▼▼▼

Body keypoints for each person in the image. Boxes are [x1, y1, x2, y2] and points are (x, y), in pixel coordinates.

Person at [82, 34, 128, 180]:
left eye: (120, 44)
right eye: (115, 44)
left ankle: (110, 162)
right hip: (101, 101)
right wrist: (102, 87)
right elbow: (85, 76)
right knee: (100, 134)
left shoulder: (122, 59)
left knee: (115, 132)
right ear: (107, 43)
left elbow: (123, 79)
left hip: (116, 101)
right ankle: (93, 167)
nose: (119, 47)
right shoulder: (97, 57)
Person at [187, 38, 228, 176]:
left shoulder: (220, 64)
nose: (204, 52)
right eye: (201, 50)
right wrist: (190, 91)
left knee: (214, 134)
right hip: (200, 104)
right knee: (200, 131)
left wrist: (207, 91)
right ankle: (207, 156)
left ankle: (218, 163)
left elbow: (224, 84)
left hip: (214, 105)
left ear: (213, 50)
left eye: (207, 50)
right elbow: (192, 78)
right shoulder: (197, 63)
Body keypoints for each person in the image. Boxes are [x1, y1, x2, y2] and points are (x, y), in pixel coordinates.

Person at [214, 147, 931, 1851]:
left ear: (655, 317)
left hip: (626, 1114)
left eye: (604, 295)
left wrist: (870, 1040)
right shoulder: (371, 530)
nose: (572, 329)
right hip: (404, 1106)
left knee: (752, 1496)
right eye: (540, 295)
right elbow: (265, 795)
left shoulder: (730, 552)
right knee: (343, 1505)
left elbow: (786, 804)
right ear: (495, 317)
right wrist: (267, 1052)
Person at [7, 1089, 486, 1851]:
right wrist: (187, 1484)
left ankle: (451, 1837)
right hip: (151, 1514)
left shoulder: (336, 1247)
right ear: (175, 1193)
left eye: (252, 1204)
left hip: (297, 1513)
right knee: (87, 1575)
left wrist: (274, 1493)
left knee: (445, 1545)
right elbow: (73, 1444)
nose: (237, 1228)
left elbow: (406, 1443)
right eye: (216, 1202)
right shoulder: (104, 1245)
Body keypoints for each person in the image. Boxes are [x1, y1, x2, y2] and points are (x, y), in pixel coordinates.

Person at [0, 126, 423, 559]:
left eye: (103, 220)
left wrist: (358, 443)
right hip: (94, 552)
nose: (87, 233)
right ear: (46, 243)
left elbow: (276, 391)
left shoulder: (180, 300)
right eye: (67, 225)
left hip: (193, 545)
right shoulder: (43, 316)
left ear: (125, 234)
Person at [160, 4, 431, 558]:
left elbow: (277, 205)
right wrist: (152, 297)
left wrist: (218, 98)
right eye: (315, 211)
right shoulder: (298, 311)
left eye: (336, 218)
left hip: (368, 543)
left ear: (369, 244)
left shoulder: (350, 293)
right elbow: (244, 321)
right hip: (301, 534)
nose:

▲▲▲

In the lines above, find the word "wrist" and copy every line it occurs in.

right wrist: (102, 87)
right wrist: (190, 91)
left wrist: (207, 91)
left wrist: (870, 1040)
right wrist: (267, 1052)
right wrist: (187, 1484)
left wrist: (274, 1493)
left wrist: (358, 443)
right wrist: (152, 297)
left wrist: (218, 98)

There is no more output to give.